Voici donc le deuxième point de basculement potentiel : L’exploitation, jusqu’à présent, de l’assassinat de Khashoggi par Erdogan parviendra-t-elle à entraîner dans son sillage une bascule du soutien américain, qui s’éloigne du Golfe pour revenir au modèle des Frères musulmans turcs ? Au fil des ans, les États-Unis ont oscillé (souvent assez violemment) entre soutenir les Frères musulmans, en tant que catalyseurs du changement au sein du MO [Moyen-Orient, NdT], pour ensuite revenir à la compétence des services secrets saoudiens de faire de ces djihadistes « d’enfer » la meilleure recette pour les changements rapides de régime.

Trump a fait allusion à un tel changement possible avec ses commentaires favorables sur la Turquie lorsqu’il a reçu le pasteur Brunson : « C’est une étape splendide pour avoir une relation importante et spéciale avec la Turquie. Nos pensées sur la Turquie aujourd’hui sont très différentes de celles d’hier. Je suppose que nous avons une chance d’être beaucoup plus proches de la Turquie, d’avoir des relations beaucoup, beaucoup plus proches. Établir de bons liens avec le Président Erdoğan prend de l’importance. »
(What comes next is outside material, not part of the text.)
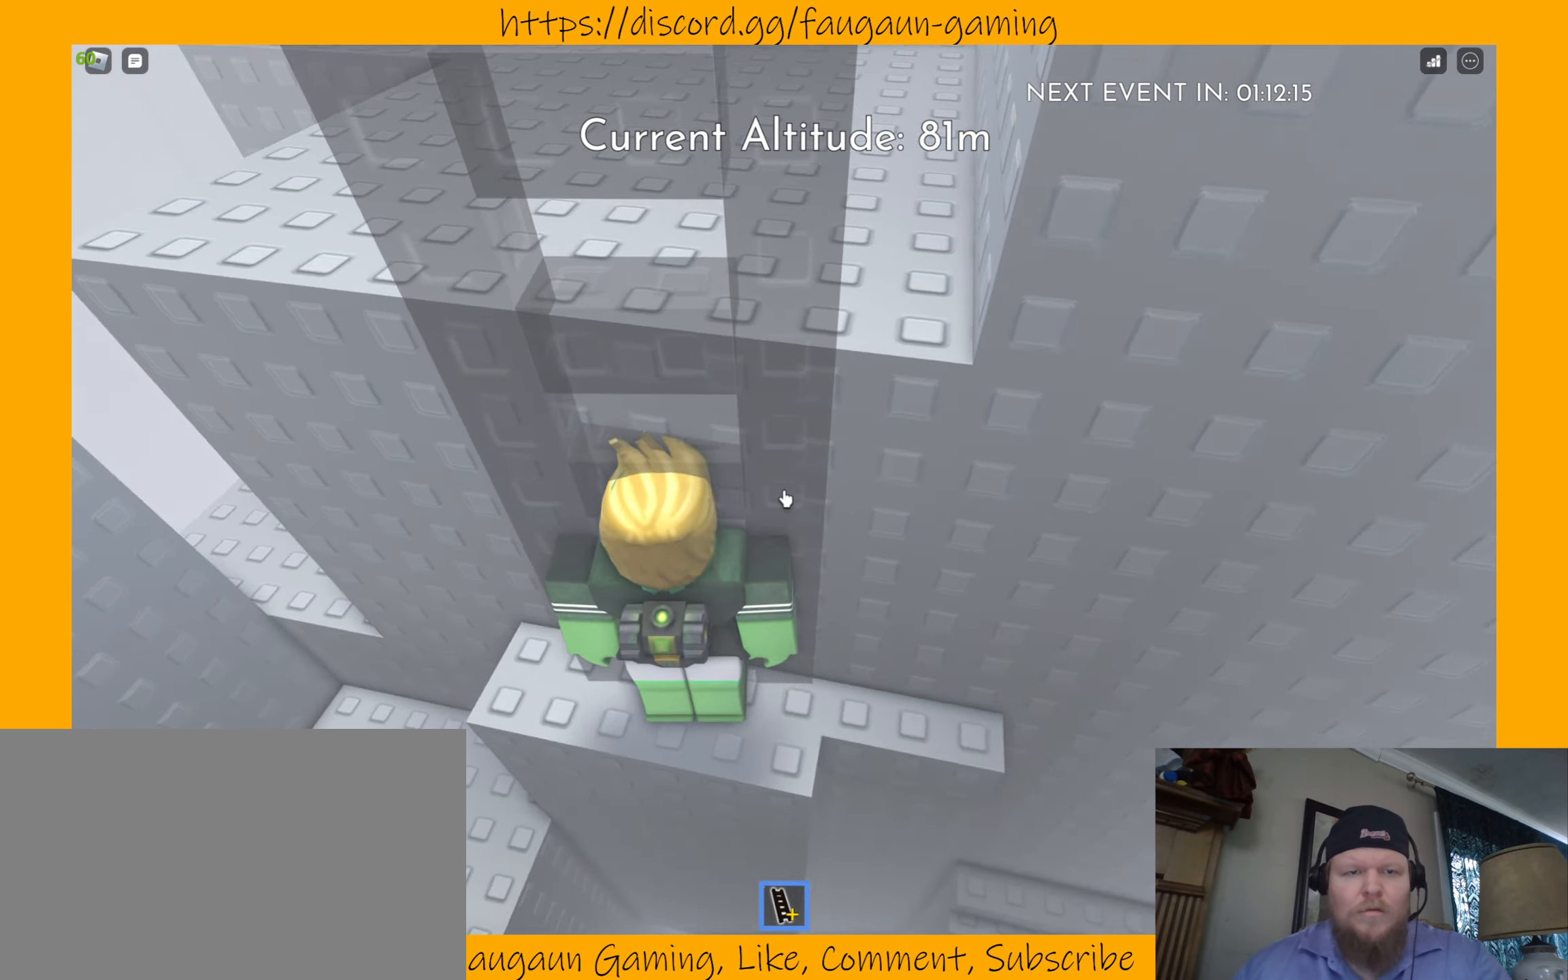
{"keys": [], "mouse": [], "events": []}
Et qu’est-ce qui constitue la possibilité latente d’un troisième point d’inflexion ? Israël, bien sûr. L’ancien ambassadeur des États-Unis en Israël, Dan Shapiro, écrit :

« L’assassinat de Khashoggi a des implications qui vont bien au-delà du fait qu’il révèle que le prince héritier saoudien est brutal et imprudent. À Jérusalem et à Washington, D.C., ils font le deuil de tout leur concept stratégique pour le Moyen-Orient – notamment pour contrer l’Iran… La brutalité choquante de l’enlèvement et du meurtre de Jamal Khashoggi par les forces de sécurité saoudiennes ne peut être camouflée, quelle que soit la version incroyable qu’on fabrique, comme une erreur lors d’un interrogatoire ou le travail de voyous.

Mais ses implications vont plus loin que la tragédie qui a frappé la famille et la fiancée de Khashoggi. Cela soulève des questions fondamentales pour les États-Unis et Israël au sujet de leur concept stratégique au Moyen-Orient… L’assassinat de Khashoggi, au-delà de l’effacement des lignes rouges de l’immoralité, souligne également le manque de fiabilité fondamental de l’Arabie saoudite sous MBS en tant que partenaire stratégique. Ce qui s’est passé au consulat saoudien d’Istanbul fait écho aux mots utilisés autrefois pour décrire l’élimination d’un adversaire par Napoléon : “C’est pire qu’un crime. C’est une erreur”. On pourrait ajouter qu’il s’agit d’une erreur stratégique. »

En fait, elle ouvre un potentiel point d’inflexion d’une grande importance. Israël a peut-être perdu sa supériorité aérienne sur la Syrie et l’arc septentrional du Moyen-Orient, ou du moins cette supériorité aérienne a été largement circonscrite. Israël comptait sur cette supériorité aérienne. Mais à la suite de la perte d’un Iliouchine Il-20 et de ses 15 aviateurs au-dessus de la Syrie le 17 septembre, la Russie a installé un formidable parapluie de défense aérienne et électronique sur une grande partie de la zone Nord du Moyen-Orient.

Par conséquent, l’équilibre stratégique au Moyen-Orient oscille de façon instable. Le balancier du pouvoir a basculé vers le nord : « Il ne sera pas facile pour Israël de naviguer dans ces eaux, alors que l’establishment de la politique étrangère de Washington s’est rapidement scindé en camps anti-iraniens et anti-saoudiens… Pour les Israéliens, [il se peut que] le plus grand coup porté par les retombées du meurtre de Khashoggi [soit que] MBS, dans sa tentative de réduire au silence ses critiques, a sapé en réalité la volonté de bâtir un consensus international pour faire pression sur l’Iran », a conclu M. Shapiro. Israël a maintenant un certain nombre d’alternatives : presser Trump d’intervenir auprès de Poutine afin qu’il « revienne » sur le déploiement des S-300 SAM [Missile Sol Air, NdT] en Syrie ; défier directement les défenses aériennes russes, ou accepter un nouvel équilibre stratégique régional.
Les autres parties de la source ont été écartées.